JAKARTASATU.COM– Ada sebuah frasa menarik dalam bahasa Inggris yang berbunyi: Too many chiefs, not enough Indians.

Jangan diartikan secara harfiah. “Terlalu banyak kepala (suku), tak ada yang mau jadi orang Indian biasa.”

Frasa itu muncul pasca Perang Dunia II di Amerika Serikat (AS). Menggambarkan sebuah organisasi yang kebanyakan bos, tapi tidak memiliki jumlah staf yang memadai.

Asal-usul frasa bermula setelah PD II,  pasukan AS didemobilisasi. Struktur komandonya njomplang. Kebanyakan Kolonel, dengan jumlah prajurit yang terbatas.

“You can’t have all chiefs and no Indians,” kata Wakil Komandan Angakatan Udara AS Letjen Ira Clarence Eaker.

Belakangan frasa itu juga digunakan untuk menggambarkan  situasi sebuah organisasi, perusahaan “terlalu banyak yang  jadi bos, akibatnya staf,  anak buah jadi bingung.”

Frasa itu kelihatannya kok sangat tepat ya,  menggambarkan situasi Indonesia hari-hari ini. Tapi kalau dipikir-pikir, frasa itu bisa juga kita ubah menjadi: No Chief, too many Indians.

Tidak ada pemimpin, akibatnya para anak buah jadi pada ribut sendiri. Masing-masing mengambil keputusan dan kemudian saling menegasi dan membatalkan.

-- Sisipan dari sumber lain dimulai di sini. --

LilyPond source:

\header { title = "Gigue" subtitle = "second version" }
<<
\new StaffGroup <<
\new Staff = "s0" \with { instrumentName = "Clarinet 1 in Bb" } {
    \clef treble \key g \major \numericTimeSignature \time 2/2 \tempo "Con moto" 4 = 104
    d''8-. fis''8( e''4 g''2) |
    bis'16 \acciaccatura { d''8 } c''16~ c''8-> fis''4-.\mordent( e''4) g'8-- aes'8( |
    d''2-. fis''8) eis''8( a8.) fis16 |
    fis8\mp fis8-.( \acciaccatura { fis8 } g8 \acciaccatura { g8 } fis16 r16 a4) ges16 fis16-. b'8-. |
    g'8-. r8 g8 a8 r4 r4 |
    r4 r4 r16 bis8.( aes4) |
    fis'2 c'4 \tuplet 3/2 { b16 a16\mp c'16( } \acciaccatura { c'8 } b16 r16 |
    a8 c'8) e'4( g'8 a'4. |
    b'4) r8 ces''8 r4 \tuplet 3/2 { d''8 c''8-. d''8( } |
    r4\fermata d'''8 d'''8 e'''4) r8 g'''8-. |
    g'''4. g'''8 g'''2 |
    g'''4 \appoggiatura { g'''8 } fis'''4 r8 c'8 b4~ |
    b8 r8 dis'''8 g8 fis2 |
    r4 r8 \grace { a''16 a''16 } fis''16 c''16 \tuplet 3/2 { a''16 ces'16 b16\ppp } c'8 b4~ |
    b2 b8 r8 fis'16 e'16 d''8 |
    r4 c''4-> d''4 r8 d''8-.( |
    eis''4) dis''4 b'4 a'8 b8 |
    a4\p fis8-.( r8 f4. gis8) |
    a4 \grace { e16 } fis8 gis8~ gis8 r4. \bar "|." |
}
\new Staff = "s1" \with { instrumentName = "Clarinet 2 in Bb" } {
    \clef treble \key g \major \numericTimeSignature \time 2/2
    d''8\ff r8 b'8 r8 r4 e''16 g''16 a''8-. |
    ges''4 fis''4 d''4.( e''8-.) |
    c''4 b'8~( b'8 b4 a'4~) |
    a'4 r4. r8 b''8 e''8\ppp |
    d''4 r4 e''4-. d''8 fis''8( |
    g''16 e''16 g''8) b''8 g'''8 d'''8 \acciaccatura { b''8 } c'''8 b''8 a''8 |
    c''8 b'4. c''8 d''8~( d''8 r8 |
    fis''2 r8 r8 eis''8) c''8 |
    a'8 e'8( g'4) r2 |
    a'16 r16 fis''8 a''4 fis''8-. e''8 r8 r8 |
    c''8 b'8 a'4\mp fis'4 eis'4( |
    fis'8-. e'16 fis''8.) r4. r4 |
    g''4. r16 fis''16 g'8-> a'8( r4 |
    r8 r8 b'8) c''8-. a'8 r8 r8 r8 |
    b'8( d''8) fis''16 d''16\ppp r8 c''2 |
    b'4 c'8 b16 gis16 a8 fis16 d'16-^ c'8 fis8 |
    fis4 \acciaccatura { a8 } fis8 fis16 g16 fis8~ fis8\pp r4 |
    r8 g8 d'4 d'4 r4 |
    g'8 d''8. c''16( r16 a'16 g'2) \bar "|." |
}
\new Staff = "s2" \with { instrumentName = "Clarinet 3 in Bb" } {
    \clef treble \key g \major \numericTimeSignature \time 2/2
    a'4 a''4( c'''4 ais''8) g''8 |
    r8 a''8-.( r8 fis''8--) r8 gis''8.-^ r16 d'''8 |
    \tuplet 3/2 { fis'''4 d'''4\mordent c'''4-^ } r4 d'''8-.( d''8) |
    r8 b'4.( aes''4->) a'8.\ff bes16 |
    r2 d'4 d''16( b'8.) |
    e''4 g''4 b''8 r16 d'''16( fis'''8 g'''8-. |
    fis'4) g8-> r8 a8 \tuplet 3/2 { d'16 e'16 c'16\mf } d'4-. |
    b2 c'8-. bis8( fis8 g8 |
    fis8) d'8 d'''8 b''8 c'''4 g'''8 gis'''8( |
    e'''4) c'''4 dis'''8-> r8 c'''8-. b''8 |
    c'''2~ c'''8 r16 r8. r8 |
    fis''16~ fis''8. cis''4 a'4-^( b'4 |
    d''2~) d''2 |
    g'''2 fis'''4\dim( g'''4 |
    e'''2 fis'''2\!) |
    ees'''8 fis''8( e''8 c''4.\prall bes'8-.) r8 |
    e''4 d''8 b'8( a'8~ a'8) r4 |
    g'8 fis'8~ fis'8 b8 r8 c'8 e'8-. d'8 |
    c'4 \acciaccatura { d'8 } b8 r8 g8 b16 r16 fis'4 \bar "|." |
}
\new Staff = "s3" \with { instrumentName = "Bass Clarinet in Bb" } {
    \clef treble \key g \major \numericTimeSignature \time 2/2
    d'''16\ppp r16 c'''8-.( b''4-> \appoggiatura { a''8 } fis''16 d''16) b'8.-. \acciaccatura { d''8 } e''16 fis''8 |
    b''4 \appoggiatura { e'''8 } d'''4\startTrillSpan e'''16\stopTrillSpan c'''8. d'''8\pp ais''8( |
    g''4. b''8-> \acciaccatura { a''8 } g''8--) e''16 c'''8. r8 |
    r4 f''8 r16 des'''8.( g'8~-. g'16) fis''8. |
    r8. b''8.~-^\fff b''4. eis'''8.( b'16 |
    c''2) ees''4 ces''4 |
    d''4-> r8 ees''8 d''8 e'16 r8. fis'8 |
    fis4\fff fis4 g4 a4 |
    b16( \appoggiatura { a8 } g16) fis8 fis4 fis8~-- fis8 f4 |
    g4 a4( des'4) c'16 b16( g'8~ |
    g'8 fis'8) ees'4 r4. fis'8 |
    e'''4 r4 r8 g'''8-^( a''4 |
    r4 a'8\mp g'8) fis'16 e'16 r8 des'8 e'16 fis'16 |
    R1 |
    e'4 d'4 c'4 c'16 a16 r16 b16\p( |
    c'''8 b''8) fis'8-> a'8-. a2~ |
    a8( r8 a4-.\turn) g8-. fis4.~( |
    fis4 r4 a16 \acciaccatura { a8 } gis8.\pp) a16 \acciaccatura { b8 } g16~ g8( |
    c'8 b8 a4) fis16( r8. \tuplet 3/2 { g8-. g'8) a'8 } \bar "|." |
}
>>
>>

Akibatnya para staf, apalagi rakyat kelas bawah jadi  bingung. Siapa yang harus didengar dan omongannya dituruti?

Ya soal mudik—psstttt jangan dicampur aduk dengan pulang kampung ya—Anda bingung tidak omongan pejabat mana yang harus kita pegang dan turuti?

Yang satu ngomong boleh mudik, dengan catatan “mempunyai keperluan mendesak. ”Sementara pejabat lainnya menyatakan “mudik tetap dilarang. Titik!”

Saling Membatalkan

Agar dapat tergambar bagaimana proses pengambilan keputusan pemerintah sangat acakadut, mari kita cermati  kronologinya.

Saat  Luhut B Panjaitan menjadi Menhub ad interim, terbit  aturan larangan mudik di tengah pandemi. Peraturan Menhub No 25 Tahun 2020 itu diteken Luhut Kamis (23/4).

Dalam Permenhub tersebut diatur kendaraan transportasi tak diperkenankan keluar-masuk zona merah penyebaran virus Corona. Peraturan berlaku mulai 4 April sampai 30 Mei 2020.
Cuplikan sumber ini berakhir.